Automated assembly stations provide higher productivity and product quality while lowering product cost in a fraction of the space required for conventional tooling.

Staying competitive in the drive toward smart manufacturing often means fully automating assembly, packaging and inspection operations. Many manufacturers are finding that high speed, high precision assembly stations optimize production workflows while improving product quality.
 
Compact modular assembly stations can provide the performance and precision needed to modernize or ramp up a manufacturing production line. A new assembly station will occupy a fraction of the space used by existing tooling. DWFritz has found that manufacturers can target throughput from 50 parts per minute to 10 parts per second (a 10X increase), with reject rates below 0.5%.
 
Manufacturers can increase production capacity within an existing facility by leveraging higher per-station throughput, higher yields and installation of multiple new stations in the space of a single old one. For example, as part of its efforts to implement a smart factory for producing air conditioners, a leading electronics company used a fully automated production system, 3D scanners, Internet of Things (IoT) technologies and integrated machine control, according to Deloitte Insights. The company saw a 25% improvement in productivity and 50% fewer defective products.
 
When considering the benefits offered by automation, some manufacturers may start small with manageable components and then scale quickly to grow smart factory operations.

Building a Custom Automation Assembly Station

A high productivity assembly station must be able to feed in all product components, assemble them and package them, performing critical inspections along the way — all without manual assistance. From input and assembly to inspection and operator safety, this sets up a challenging set of the following system requirements.

This modular assembly and inspection station uses an innovative material handling system.

Flexible input and output: Input components may be delivered using any of several form factors, including stacks of trays, reels, cassettes, sorters, bowls and hoppers. Components may need to be sorted and aligned before use. Reel products must be accurately sized and placed. Multiple outputs must be provided for finished product in one or more bins, test and inspection failures, and rework candidates as well as empty component carriers.
Precision assembly: Precision robots must perform assembly and packaging steps while running at high speeds and maintaining high uptimes. Movement accuracy and repeatability should be dialed in through control software code changes rather than by reworking the tool.

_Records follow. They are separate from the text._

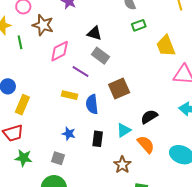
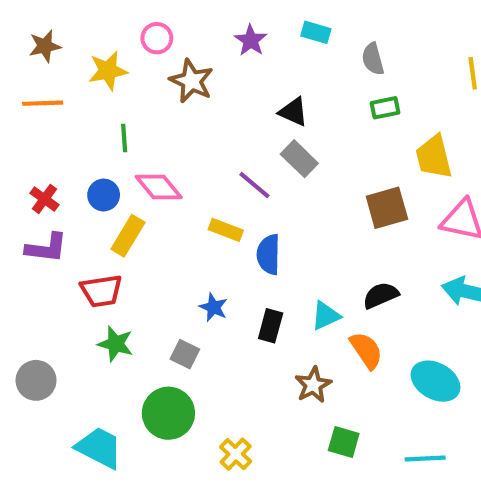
green line: (20, 42) -> (124, 138), moved
pink diamond: (60, 51) -> (159, 187), moved, turned 70
brown square: (119, 88) -> (387, 208), moved

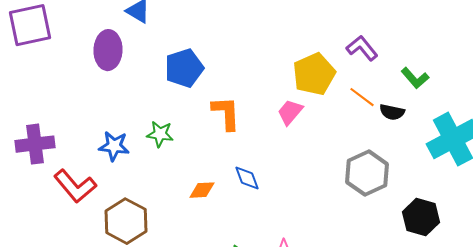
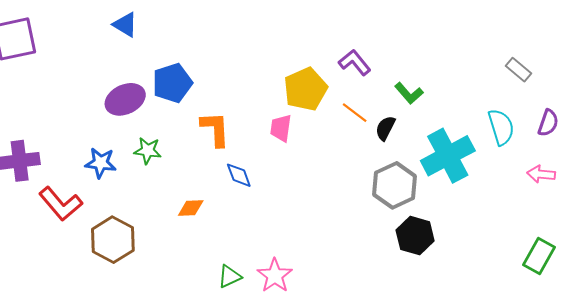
purple ellipse: (108, 50) -> (125, 99), moved, turned 63
pink trapezoid: (290, 112) -> (281, 128), turned -32
black semicircle: (392, 112) -> (385, 128), turned 105
gray hexagon: (367, 173) -> (395, 185), moved
blue diamond: (247, 178) -> (239, 175), moved

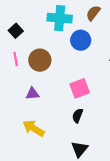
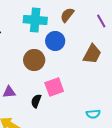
brown circle: (40, 60) -> (34, 60), moved
black semicircle: (78, 116) -> (36, 101), moved

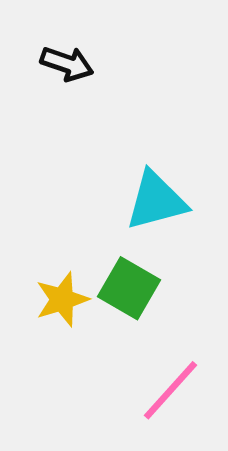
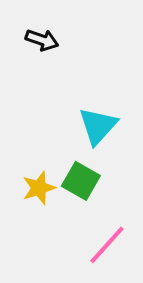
cyan triangle: (156, 201) -> (98, 126), turned -33

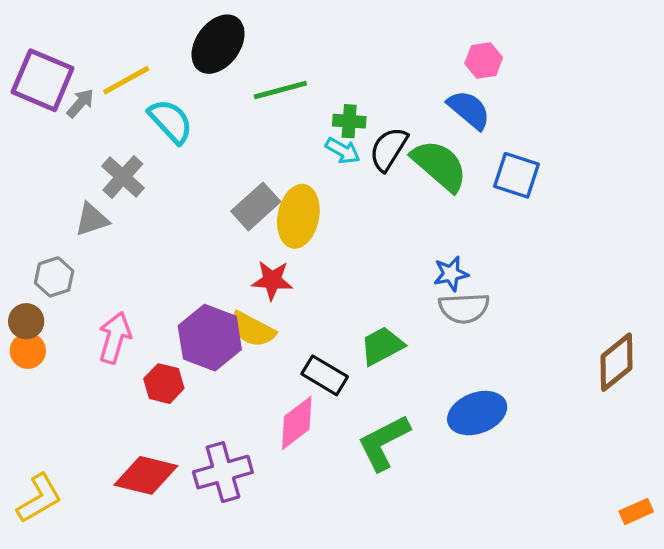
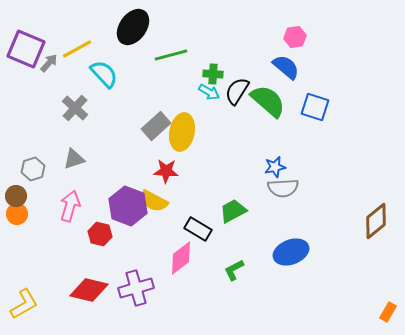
gray triangle: (92, 220) -> (74, 159), moved
green L-shape: (384, 443) -> (234, 270), size x0.6
orange rectangle: (636, 511) -> (388, 312), turned -36

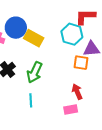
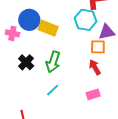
red arrow: (77, 92) -> (95, 67), moved
cyan line: (31, 100) -> (53, 90), turned 56

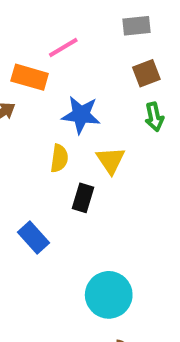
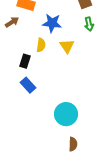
black rectangle: (83, 198) -> (25, 61), moved

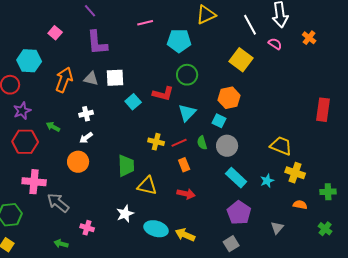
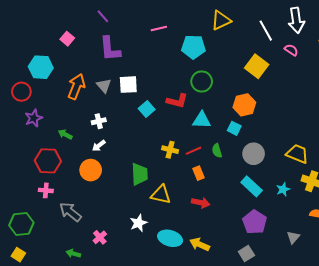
gray triangle: (91, 79) -> (104, 86), turned 35
cyan triangle: (187, 113) -> (202, 120), turned 48
red hexagon: (25, 142) -> (48, 161), moved
gray circle: (227, 146) -> (254, 154), moved
pink cross: (34, 182) -> (46, 190), size x0.6
pink cross: (87, 228) -> (100, 237), turned 32

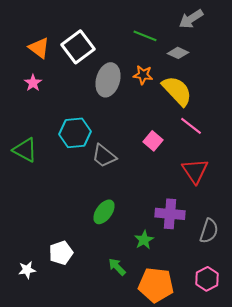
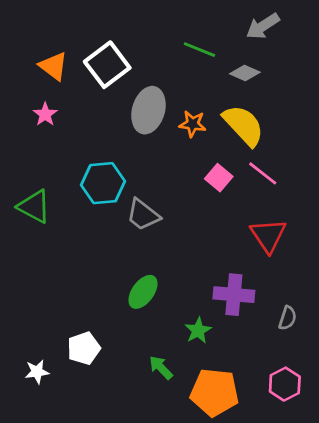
orange star: (143, 75) -> (193, 124), moved
pink square: (153, 141) -> (219, 178), moved
gray semicircle: (209, 231) -> (288, 318), size x0.7

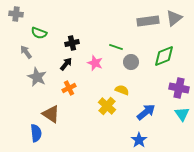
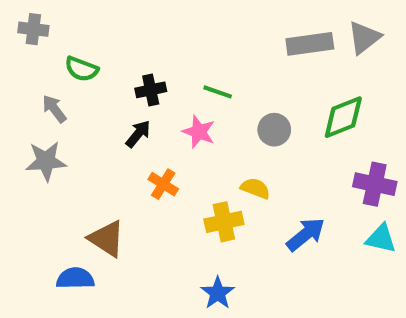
green line: (116, 47) -> (218, 92), moved
gray star: (37, 77) -> (46, 161), moved, turned -30
orange cross: (69, 88) -> (163, 184), moved, turned -32
yellow cross: (107, 106) -> (224, 222), turned 36
cyan triangle: (182, 114) -> (381, 239), turned -42
blue semicircle: (36, 133) -> (75, 278), turned -84
blue star: (139, 140) -> (218, 293), moved

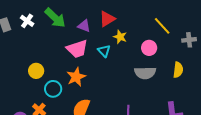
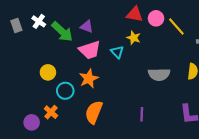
green arrow: (55, 18) -> (62, 32), moved
red triangle: (107, 19) -> (135, 14), moved, turned 42
purple triangle: (84, 26) -> (87, 27), moved
pink circle: (149, 48) -> (156, 18), moved

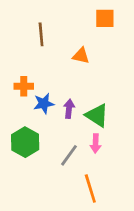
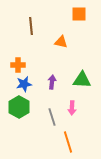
blue star: (44, 104) -> (24, 84), moved
green triangle: (97, 115) -> (82, 80), moved, turned -30
gray line: (69, 155) -> (52, 117), turned -54

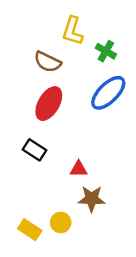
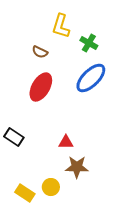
brown semicircle: (48, 62) -> (40, 52), size x0.7
black rectangle: (35, 150) -> (14, 137), moved

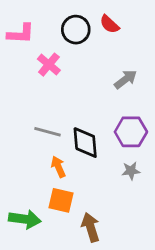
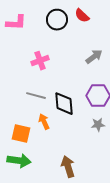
pink cross: (49, 65) -> (40, 61), moved, turned 30
orange square: (61, 200) -> (21, 134), moved

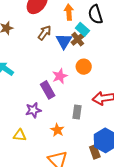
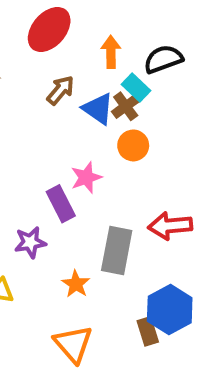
black semicircle: (95, 14) -> (163, 59), turned 84
blue triangle: (64, 41) -> (98, 109), turned -30
orange circle: (84, 67) -> (133, 145), moved
gray rectangle: (77, 112) -> (117, 251), size x1.6

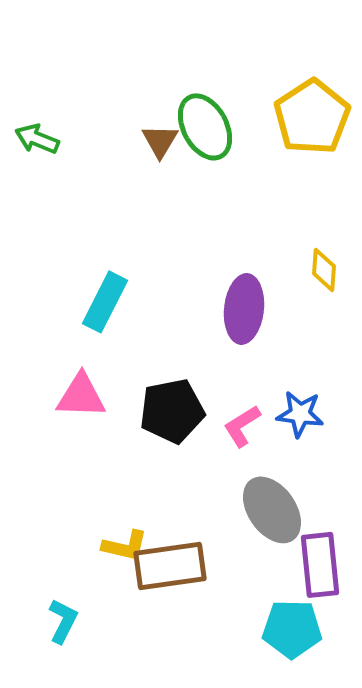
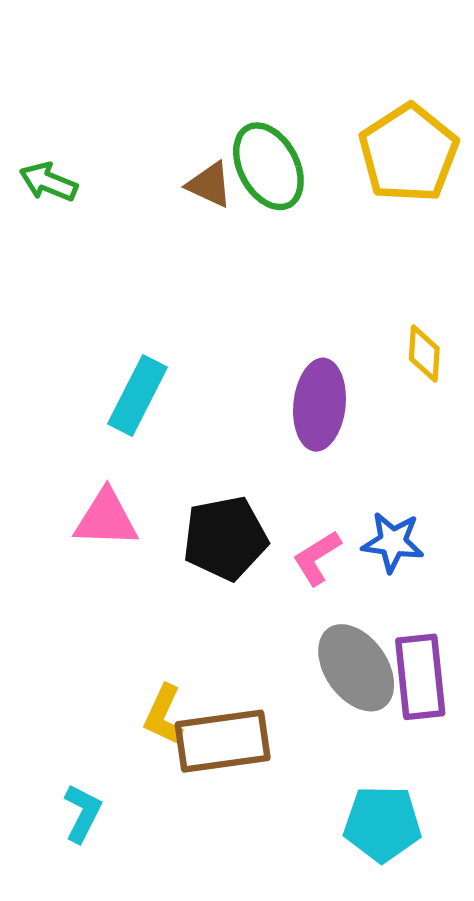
brown triangle: (160, 141) -> (210, 185), turned -36
yellow L-shape: (125, 546) -> (164, 715), turned 102
purple rectangle: (320, 565) -> (420, 677), moved

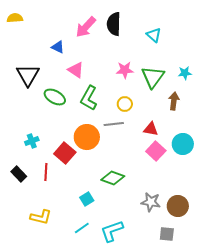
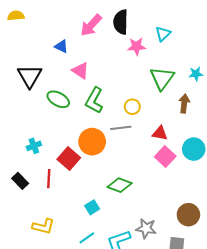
cyan triangle: (154, 35) -> (163, 34), turned 35
pink star: (125, 70) -> (137, 46), moved
gray star: (151, 202) -> (146, 228), moved

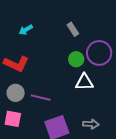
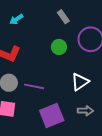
green circle: (76, 59) -> (59, 47), moved
white triangle: (84, 82) -> (80, 82), moved, turned -30

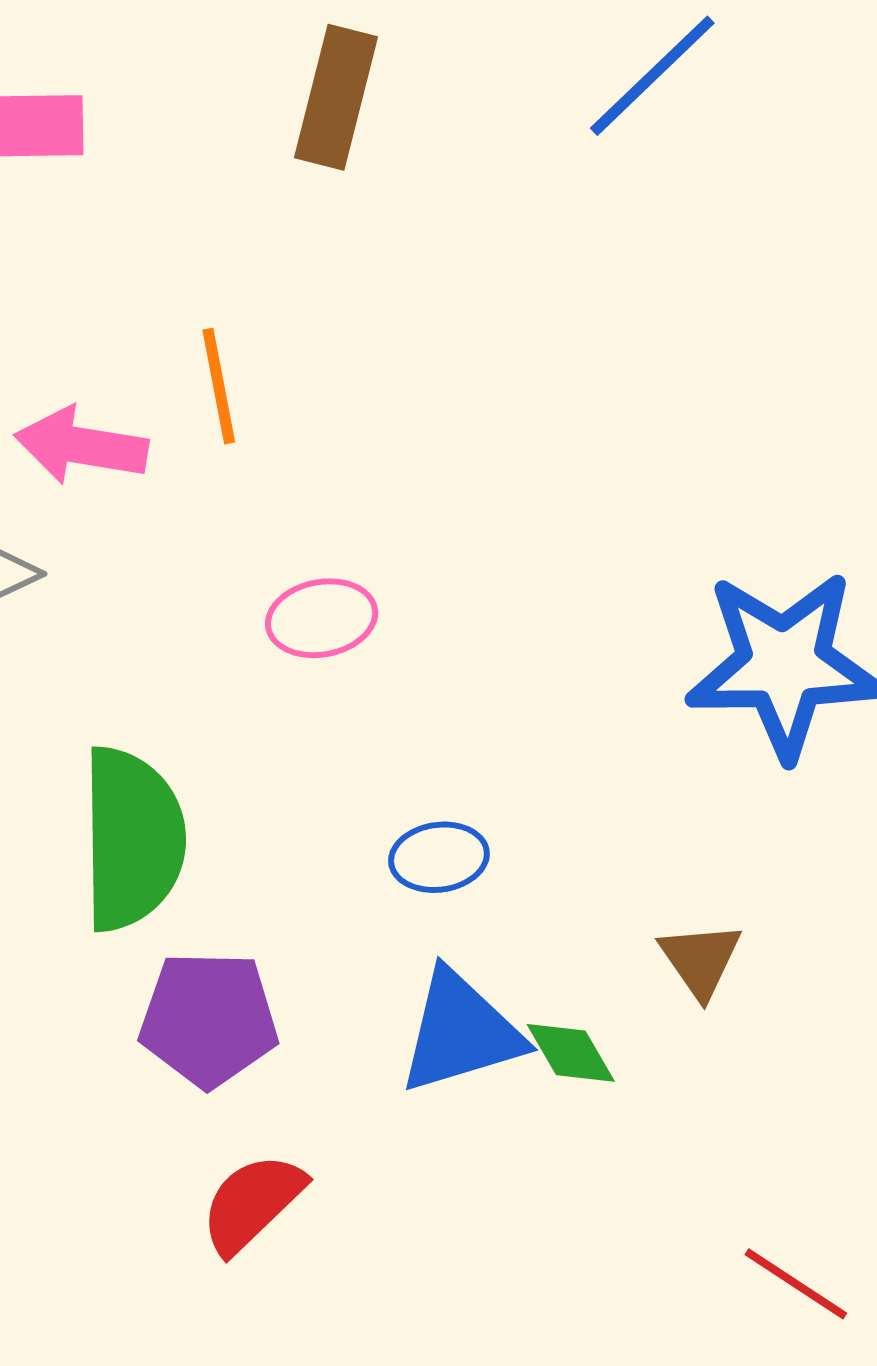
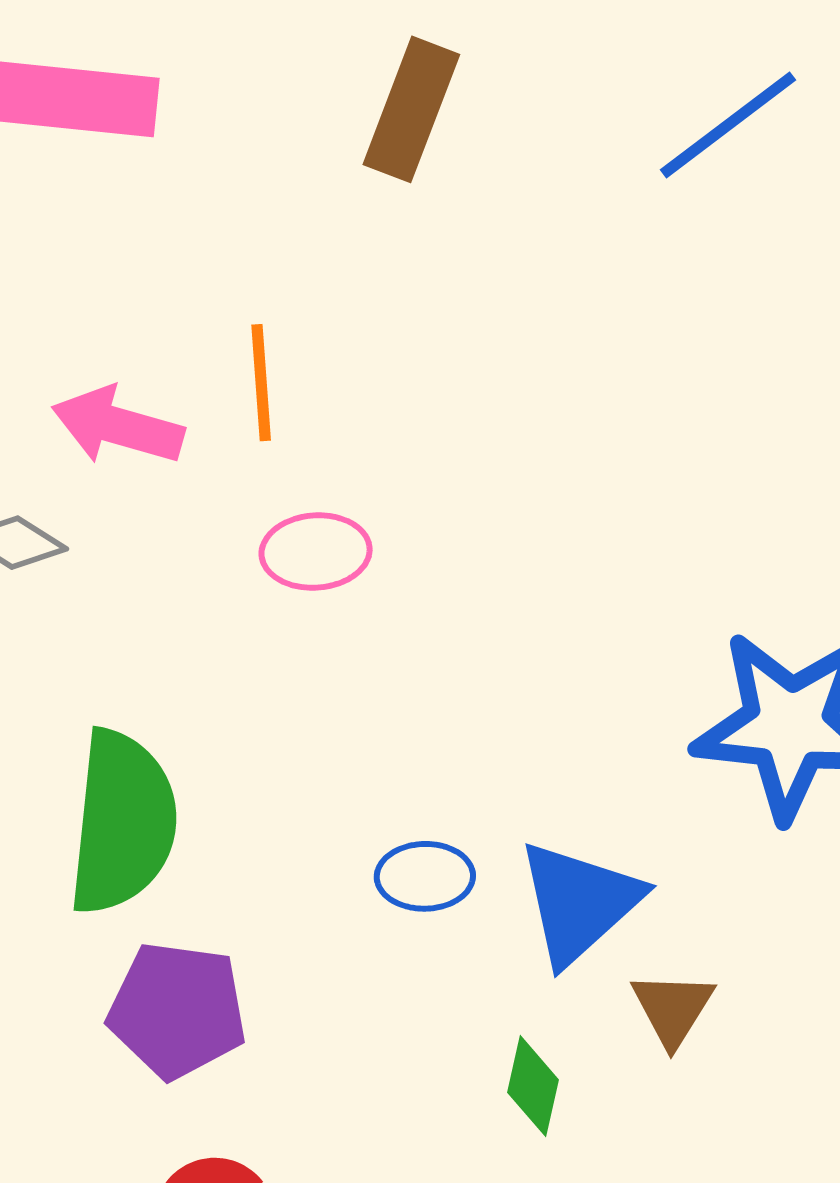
pink ellipse: (322, 618) -> (316, 552), moved
blue triangle: (461, 1032) -> (579, 902), moved, turned -32
green diamond: (571, 1053) -> (533, 1086), turned 36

The robots must accommodate misaligned and shifted components, and have robust-to-input variability.
Bonding and laser marking: Assembly may rely on a variety of bonding techniques, including pressure-sensitive adhesives (PSA), precise temperature and ultrasonic welding. Laser marking should imprint any image that includes binning information and serial numbers.
Material handling: Components and product must move through the process using precision conveyors, rotating tables and pick-and-place machines, arranged to optimize the footprint. Pick-and-place robots should be capable of positioning components with micron accuracy.
High speed inspection: Automated metrology and inspection ensure high quality finished goods. Are the product dimensions correct? Are gaps, voids and spacing within tolerances? Are there any cosmetic issues, faulty welds or compromised package seals?
Software control: Software control and hardware modularity will ensure greater reuse, extending the lifetime of the station. Changes in specifications, throughput and internal process timing can all be adjusted in software control with minimal changes to the station. Sophisticated interactions between sensors and actuators mean precise, repeatable operations and a wider process window.
Hardware modularity: Elements that are shaped or sized for specific components can be built separately and integrated as modules. If the shape or size of a component changes, only its module has to change while the rest of the station can remain in service.
Operator safety: Automated stations must be safe for operators and for technicians making maintenance or alterations. Sensors and other protective elements will keep hands and hair away from moving parts, shutting down the machine if necessary.
Investment in the Smart Factory
 
Between software-driven subsystems and hardware modularity, the initial tooling investment is protected for far longer than is possible using conventional tooling. And ongoing process changes can be implemented quickly, with minimal downtime, keeping the line adaptable and nimble.
 
With automated assembly systems, manufacturers can simultaneously boost productivity, reliability and product quality while reducing production costs.